→ What to do: Write out the data again in full, keeping every character the same.

→ Dataset entries:
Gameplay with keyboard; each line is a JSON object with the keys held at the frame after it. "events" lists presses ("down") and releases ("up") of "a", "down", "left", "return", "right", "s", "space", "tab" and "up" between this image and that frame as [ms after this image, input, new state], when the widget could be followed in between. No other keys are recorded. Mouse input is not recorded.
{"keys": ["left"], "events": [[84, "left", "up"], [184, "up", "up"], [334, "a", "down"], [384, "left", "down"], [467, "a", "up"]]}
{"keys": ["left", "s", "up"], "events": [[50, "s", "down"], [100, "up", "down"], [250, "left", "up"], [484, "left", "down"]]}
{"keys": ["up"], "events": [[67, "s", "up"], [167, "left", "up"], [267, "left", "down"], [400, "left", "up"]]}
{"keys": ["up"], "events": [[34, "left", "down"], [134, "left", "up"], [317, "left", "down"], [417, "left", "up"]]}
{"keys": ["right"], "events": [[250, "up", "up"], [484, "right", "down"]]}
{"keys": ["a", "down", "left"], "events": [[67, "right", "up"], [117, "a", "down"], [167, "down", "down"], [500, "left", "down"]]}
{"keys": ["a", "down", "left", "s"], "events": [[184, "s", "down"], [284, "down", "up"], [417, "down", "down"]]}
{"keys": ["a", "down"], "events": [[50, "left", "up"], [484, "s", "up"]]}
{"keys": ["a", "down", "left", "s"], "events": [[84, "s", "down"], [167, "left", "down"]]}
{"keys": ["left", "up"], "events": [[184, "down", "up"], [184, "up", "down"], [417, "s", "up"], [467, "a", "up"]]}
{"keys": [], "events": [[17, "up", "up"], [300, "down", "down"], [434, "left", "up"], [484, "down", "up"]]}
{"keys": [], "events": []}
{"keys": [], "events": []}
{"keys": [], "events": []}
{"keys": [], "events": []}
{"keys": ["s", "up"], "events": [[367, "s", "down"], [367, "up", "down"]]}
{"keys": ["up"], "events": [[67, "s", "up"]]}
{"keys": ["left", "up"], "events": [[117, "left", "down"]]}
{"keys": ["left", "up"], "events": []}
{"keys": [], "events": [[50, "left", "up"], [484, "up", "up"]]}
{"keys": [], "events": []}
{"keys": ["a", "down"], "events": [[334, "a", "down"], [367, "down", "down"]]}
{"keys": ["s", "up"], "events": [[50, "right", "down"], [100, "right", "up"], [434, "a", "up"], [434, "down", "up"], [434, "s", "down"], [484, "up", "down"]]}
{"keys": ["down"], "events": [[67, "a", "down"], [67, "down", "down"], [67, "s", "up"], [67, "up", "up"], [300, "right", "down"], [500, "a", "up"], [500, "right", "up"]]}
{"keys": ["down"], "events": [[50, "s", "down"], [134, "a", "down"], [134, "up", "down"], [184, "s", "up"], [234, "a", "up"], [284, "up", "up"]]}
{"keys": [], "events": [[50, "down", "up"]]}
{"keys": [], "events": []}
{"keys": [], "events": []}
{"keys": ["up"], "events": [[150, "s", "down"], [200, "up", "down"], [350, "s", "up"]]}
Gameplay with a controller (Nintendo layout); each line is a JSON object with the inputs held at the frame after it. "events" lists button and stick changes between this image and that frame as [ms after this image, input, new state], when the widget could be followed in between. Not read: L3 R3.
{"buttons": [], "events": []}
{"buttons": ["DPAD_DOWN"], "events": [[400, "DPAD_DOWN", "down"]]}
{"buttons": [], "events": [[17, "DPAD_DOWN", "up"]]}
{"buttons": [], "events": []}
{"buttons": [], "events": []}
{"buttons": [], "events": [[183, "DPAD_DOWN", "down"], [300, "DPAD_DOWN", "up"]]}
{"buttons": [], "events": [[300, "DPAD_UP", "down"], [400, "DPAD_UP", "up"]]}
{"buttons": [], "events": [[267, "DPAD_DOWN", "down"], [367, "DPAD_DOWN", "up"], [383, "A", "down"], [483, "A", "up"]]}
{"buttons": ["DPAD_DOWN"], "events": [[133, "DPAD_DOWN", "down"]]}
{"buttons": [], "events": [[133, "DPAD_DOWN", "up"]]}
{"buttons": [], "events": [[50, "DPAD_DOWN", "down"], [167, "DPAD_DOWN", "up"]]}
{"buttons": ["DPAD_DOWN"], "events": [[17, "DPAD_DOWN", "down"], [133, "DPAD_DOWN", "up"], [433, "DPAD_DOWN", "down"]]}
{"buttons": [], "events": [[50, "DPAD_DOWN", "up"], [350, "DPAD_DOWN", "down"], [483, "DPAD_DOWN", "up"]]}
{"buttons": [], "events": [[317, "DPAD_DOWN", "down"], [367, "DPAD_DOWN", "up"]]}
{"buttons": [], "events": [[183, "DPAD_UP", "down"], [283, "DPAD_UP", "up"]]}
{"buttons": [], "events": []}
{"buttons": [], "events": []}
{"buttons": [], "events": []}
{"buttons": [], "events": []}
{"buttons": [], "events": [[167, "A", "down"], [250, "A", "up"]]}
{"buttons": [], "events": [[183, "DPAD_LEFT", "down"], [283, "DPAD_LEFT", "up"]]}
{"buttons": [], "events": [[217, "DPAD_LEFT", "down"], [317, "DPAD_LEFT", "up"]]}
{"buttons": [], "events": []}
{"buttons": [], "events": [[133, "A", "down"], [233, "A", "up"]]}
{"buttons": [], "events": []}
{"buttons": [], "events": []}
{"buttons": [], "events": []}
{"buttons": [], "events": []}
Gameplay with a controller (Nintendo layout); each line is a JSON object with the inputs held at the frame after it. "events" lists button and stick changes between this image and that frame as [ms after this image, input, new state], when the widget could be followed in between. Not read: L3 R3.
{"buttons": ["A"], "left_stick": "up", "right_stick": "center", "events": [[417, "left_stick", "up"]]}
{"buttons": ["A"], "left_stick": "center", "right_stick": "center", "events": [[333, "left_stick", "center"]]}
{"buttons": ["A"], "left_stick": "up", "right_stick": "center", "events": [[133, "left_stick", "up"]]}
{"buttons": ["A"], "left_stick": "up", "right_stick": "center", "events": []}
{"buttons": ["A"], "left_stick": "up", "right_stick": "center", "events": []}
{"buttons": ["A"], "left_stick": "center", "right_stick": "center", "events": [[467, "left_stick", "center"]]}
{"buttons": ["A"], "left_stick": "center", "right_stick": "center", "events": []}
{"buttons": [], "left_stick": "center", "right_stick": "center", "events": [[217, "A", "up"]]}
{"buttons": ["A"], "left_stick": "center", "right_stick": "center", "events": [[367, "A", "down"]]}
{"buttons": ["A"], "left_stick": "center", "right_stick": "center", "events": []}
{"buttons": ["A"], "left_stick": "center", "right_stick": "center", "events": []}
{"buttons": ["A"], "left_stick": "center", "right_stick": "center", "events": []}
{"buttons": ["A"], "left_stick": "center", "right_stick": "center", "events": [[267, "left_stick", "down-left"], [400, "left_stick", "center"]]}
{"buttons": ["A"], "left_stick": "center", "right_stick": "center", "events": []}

→ Response for this exercise:
Gameplay with keyboard; each line is a JSON object with the keys held at the frame after it. "events" lists presses ("down") and releases ("up") of "a", "down", "left", "return", "right", "s", "space", "tab" and "up" between this image and that frame as [ms after this image, input, new state], when the widget could be followed in between. No other keys are recorded. Mouse input is not recorded.
{"keys": ["left"], "events": [[84, "left", "up"], [184, "up", "up"], [334, "a", "down"], [384, "left", "down"], [467, "a", "up"]]}
{"keys": ["left", "s", "up"], "events": [[50, "s", "down"], [100, "up", "down"], [250, "left", "up"], [484, "left", "down"]]}
{"keys": ["up"], "events": [[67, "s", "up"], [167, "left", "up"], [267, "left", "down"], [400, "left", "up"]]}
{"keys": ["up"], "events": [[34, "left", "down"], [134, "left", "up"], [317, "left", "down"], [417, "left", "up"]]}
{"keys": ["right"], "events": [[250, "up", "up"], [484, "right", "down"]]}
{"keys": ["a", "down", "left"], "events": [[67, "right", "up"], [117, "a", "down"], [167, "down", "down"], [500, "left", "down"]]}
{"keys": ["a", "down", "left", "s"], "events": [[184, "s", "down"], [284, "down", "up"], [417, "down", "down"]]}
{"keys": ["a", "down"], "events": [[50, "left", "up"], [484, "s", "up"]]}
{"keys": ["a", "down", "left", "s"], "events": [[84, "s", "down"], [167, "left", "down"]]}
{"keys": ["left", "up"], "events": [[184, "down", "up"], [184, "up", "down"], [417, "s", "up"], [467, "a", "up"]]}
{"keys": [], "events": [[17, "up", "up"], [300, "down", "down"], [434, "left", "up"], [484, "down", "up"]]}
{"keys": [], "events": []}
{"keys": [], "events": []}
{"keys": [], "events": []}
{"keys": [], "events": []}
{"keys": ["s", "up"], "events": [[367, "s", "down"], [367, "up", "down"]]}
{"keys": ["up"], "events": [[67, "s", "up"]]}
{"keys": ["left", "up"], "events": [[117, "left", "down"]]}
{"keys": ["left", "up"], "events": []}
{"keys": [], "events": [[50, "left", "up"], [484, "up", "up"]]}
{"keys": [], "events": []}
{"keys": ["a", "down"], "events": [[334, "a", "down"], [367, "down", "down"]]}
{"keys": ["s", "up"], "events": [[50, "right", "down"], [100, "right", "up"], [434, "a", "up"], [434, "down", "up"], [434, "s", "down"], [484, "up", "down"]]}
{"keys": ["down"], "events": [[67, "a", "down"], [67, "down", "down"], [67, "s", "up"], [67, "up", "up"], [300, "right", "down"], [500, "a", "up"], [500, "right", "up"]]}
{"keys": ["down"], "events": [[50, "s", "down"], [134, "a", "down"], [134, "up", "down"], [184, "s", "up"], [234, "a", "up"], [284, "up", "up"]]}
{"keys": [], "events": [[50, "down", "up"]]}
{"keys": [], "events": []}
{"keys": [], "events": []}
{"keys": ["up"], "events": [[150, "s", "down"], [200, "up", "down"], [350, "s", "up"]]}
Gameplay with a controller (Nintendo layout); each line is a JSON object with the inputs held at the frame after it. "events" lists button and stick changes between this image and that frame as [ms after this image, input, new state], when the widget could be followed in between. Not read: L3 R3.
{"buttons": [], "events": []}
{"buttons": ["DPAD_DOWN"], "events": [[400, "DPAD_DOWN", "down"]]}
{"buttons": [], "events": [[17, "DPAD_DOWN", "up"]]}
{"buttons": [], "events": []}
{"buttons": [], "events": []}
{"buttons": [], "events": [[183, "DPAD_DOWN", "down"], [300, "DPAD_DOWN", "up"]]}
{"buttons": [], "events": [[300, "DPAD_UP", "down"], [400, "DPAD_UP", "up"]]}
{"buttons": [], "events": [[267, "DPAD_DOWN", "down"], [367, "DPAD_DOWN", "up"], [383, "A", "down"], [483, "A", "up"]]}
{"buttons": ["DPAD_DOWN"], "events": [[133, "DPAD_DOWN", "down"]]}
{"buttons": [], "events": [[133, "DPAD_DOWN", "up"]]}
{"buttons": [], "events": [[50, "DPAD_DOWN", "down"], [167, "DPAD_DOWN", "up"]]}
{"buttons": ["DPAD_DOWN"], "events": [[17, "DPAD_DOWN", "down"], [133, "DPAD_DOWN", "up"], [433, "DPAD_DOWN", "down"]]}
{"buttons": [], "events": [[50, "DPAD_DOWN", "up"], [350, "DPAD_DOWN", "down"], [483, "DPAD_DOWN", "up"]]}
{"buttons": [], "events": [[317, "DPAD_DOWN", "down"], [367, "DPAD_DOWN", "up"]]}
{"buttons": [], "events": [[183, "DPAD_UP", "down"], [283, "DPAD_UP", "up"]]}
{"buttons": [], "events": []}
{"buttons": [], "events": []}
{"buttons": [], "events": []}
{"buttons": [], "events": []}
{"buttons": [], "events": [[167, "A", "down"], [250, "A", "up"]]}
{"buttons": [], "events": [[183, "DPAD_LEFT", "down"], [283, "DPAD_LEFT", "up"]]}
{"buttons": [], "events": [[217, "DPAD_LEFT", "down"], [317, "DPAD_LEFT", "up"]]}
{"buttons": [], "events": []}
{"buttons": [], "events": [[133, "A", "down"], [233, "A", "up"]]}
{"buttons": [], "events": []}
{"buttons": [], "events": []}
{"buttons": [], "events": []}
{"buttons": [], "events": []}
Gameplay with a controller (Nintendo layout); each line is a JSON object with the inputs held at the frame after it. "events" lists button and stick changes between this image and that frame as [ms after this image, input, new state], when the widget could be followed in between. Not read: L3 R3.
{"buttons": ["A"], "left_stick": "up", "right_stick": "center", "events": [[417, "left_stick", "up"]]}
{"buttons": ["A"], "left_stick": "center", "right_stick": "center", "events": [[333, "left_stick", "center"]]}
{"buttons": ["A"], "left_stick": "up", "right_stick": "center", "events": [[133, "left_stick", "up"]]}
{"buttons": ["A"], "left_stick": "up", "right_stick": "center", "events": []}
{"buttons": ["A"], "left_stick": "up", "right_stick": "center", "events": []}
{"buttons": ["A"], "left_stick": "center", "right_stick": "center", "events": [[467, "left_stick", "center"]]}
{"buttons": ["A"], "left_stick": "center", "right_stick": "center", "events": []}
{"buttons": [], "left_stick": "center", "right_stick": "center", "events": [[217, "A", "up"]]}
{"buttons": ["A"], "left_stick": "center", "right_stick": "center", "events": [[367, "A", "down"]]}
{"buttons": ["A"], "left_stick": "center", "right_stick": "center", "events": []}
{"buttons": ["A"], "left_stick": "center", "right_stick": "center", "events": []}
{"buttons": ["A"], "left_stick": "center", "right_stick": "center", "events": []}
{"buttons": ["A"], "left_stick": "center", "right_stick": "center", "events": [[267, "left_stick", "down-left"], [400, "left_stick", "center"]]}
{"buttons": ["A"], "left_stick": "center", "right_stick": "center", "events": []}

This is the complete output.